> [Job item]:
Copy out every line from the records that includes "APERTURE".

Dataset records
↓↓↓
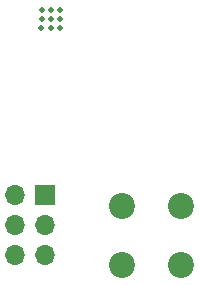
<source format=gbr>
%TF.GenerationSoftware,KiCad,Pcbnew,8.0.4*%
%TF.CreationDate,2024-10-14T16:37:58-05:00*%
%TF.ProjectId,Fob_Design_Files,466f625f-4465-4736-9967-6e5f46696c65,rev?*%
%TF.SameCoordinates,Original*%
%TF.FileFunction,Soldermask,Bot*%
%TF.FilePolarity,Negative*%
%FSLAX46Y46*%
G04 Gerber Fmt 4.6, Leading zero omitted, Abs format (unit mm)*
G04 Created by KiCad (PCBNEW 8.0.4) date 2024-10-14 16:37:58*
%MOMM*%
%LPD*%
G01*
G04 APERTURE LIST*
%ADD10C,2.200000*%
%ADD11C,0.508000*%
%ADD12R,1.700000X1.700000*%
%ADD13O,1.700000X1.700000*%
G04 APERTURE END LIST*
D10*
%TO.C,S1*%
X106299000Y-88058000D03*
X106299000Y-83058000D03*
X101299000Y-88058000D03*
X101299000Y-83058000D03*
%TD*%
D11*
%TO.C,U2*%
X94456250Y-67978401D03*
X95243650Y-67941001D03*
X95993650Y-67941001D03*
X94493650Y-67191001D03*
X95243650Y-67191001D03*
X95993650Y-67191001D03*
X94493650Y-66441001D03*
X95243650Y-66441001D03*
X95993650Y-66441001D03*
%TD*%
D12*
%TO.C,J1*%
X94740000Y-82120000D03*
D13*
X92200000Y-82120000D03*
X94740000Y-84660000D03*
X92200000Y-84660000D03*
X94740000Y-87200000D03*
X92200000Y-87200000D03*
%TD*%
M02*

</source>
↑↑↑
> [Answer for the task]:
G04 APERTURE LIST*
G04 APERTURE END LIST*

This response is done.